AMN / WEB DESK
Thousands of demonstrators under the ‘Anti-Discrimination Student Movement’ took to roads and streets in different parts of Bangladesh on Friday. In Dhaka, hundreds of students from different educational institutions brought out processions, demanding justice for those who were killed during the recent Quota Reform Movement. They were joined by teachers and cultural activists.
Despite incessant rain, hundreds of students were on the streets in Chattanooga as part of the mass procession announced by the Students Against Discrimination. While in Khulna, clashes broke out between students and police during a rally this afternoon.

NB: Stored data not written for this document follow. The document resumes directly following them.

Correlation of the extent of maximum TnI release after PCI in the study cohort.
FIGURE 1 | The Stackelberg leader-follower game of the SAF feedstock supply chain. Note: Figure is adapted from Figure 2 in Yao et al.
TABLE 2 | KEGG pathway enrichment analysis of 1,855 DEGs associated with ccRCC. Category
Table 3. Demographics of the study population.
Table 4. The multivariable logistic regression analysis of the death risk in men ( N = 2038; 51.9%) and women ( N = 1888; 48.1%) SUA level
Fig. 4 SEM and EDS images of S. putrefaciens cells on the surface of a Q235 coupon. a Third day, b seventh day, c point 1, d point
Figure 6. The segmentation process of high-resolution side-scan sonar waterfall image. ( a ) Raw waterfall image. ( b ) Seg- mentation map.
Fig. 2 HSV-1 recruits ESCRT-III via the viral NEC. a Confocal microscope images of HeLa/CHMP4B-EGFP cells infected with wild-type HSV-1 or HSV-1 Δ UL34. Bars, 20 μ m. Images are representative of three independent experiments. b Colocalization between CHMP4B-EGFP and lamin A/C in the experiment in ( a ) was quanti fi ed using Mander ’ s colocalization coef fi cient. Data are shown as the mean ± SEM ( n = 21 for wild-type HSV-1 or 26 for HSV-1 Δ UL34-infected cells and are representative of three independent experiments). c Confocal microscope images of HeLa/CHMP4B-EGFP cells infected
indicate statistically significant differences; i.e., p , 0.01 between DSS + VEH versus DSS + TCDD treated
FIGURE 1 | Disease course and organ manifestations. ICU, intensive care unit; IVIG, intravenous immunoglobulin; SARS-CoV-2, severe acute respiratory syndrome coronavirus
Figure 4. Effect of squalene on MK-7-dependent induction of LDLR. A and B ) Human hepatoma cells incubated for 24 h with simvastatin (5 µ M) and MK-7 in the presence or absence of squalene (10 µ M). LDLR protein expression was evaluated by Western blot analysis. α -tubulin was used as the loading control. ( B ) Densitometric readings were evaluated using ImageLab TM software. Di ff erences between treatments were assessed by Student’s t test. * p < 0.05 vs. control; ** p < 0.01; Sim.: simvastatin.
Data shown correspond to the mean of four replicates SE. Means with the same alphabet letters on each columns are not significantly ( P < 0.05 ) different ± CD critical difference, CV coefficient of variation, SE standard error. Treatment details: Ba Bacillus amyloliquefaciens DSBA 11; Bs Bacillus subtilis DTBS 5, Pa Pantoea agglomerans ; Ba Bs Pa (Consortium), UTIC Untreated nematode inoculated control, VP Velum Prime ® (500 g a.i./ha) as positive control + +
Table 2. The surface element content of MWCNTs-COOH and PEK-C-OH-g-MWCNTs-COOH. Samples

Besides, the protestors also blocked the Dhaka-Tangail-Bangabandhu Bridge highway and Dhaka-Pabna highway.
A police constable was killed and over 50 including 20 cops, students, pedestrians and common people, were injured during fierce clashes between police, quota reforms movement students and banned Jamaat-Shibir men here today.
“The deceased was Constable Suman Gharamy,” Commissioner of Khulna Metropolitan Police Md Mozammel Haque told journalists around 9.00pm.
Most of the injured were admitted to Khulna Medical College Hospital (KMCH), while the rest injured were admitted to different private hospitals, including Khulna City Hospital and Police Line Hospital.
Meanwhile, heavy law enforcement, including police, the Rapid Action Battalion (RAB), and Border Guard Bangladesh (BGB), has been deployed in Dhaka, Chittagong, Sylhet, Khulna, Barisal, Rangpur, and other major cities of Bangladesh to maintain law and order.
Earlier in the morning, six coordinators of the quota reform protests said they were forced to withdraw their programs while in the custody of the Detective Branch (DB) of Dhaka police. A day after their release from custody, they issued a joint statement on Friday morning accusing that they had been held captive forcibly for seven days in the name of safety.
The statement said that the anti-discrimination student movement will continue demanding the trial of the killing of students and citizens and the release of the detained innocent people.
Besides, the Anti-Discrimination Student Movement had announced a nationwide student procession program for Friday in protest against the killing and mass arrests and to press home for their 9-point demand.
According to local media reports, in connection with the recent unrest in Bangladesh, around 10,900 people, including students, have been arrested in 674 cases filed over the last 15 days since July 18.
Meanwhile, the United Nations has condemned the use of live-fire ammunition in Bangladesh. The spokesperson for the UN secretary general, Stéphane Dujarric, said, “We have condemned the use of live fire ammunition that we have seen in Bangladesh. Governments, whether in Bangladesh or anywhere else, need to be protecting the rights of people to protest peacefully and need to be protecting the right of journalists to do their job in a free and unfettered manner.”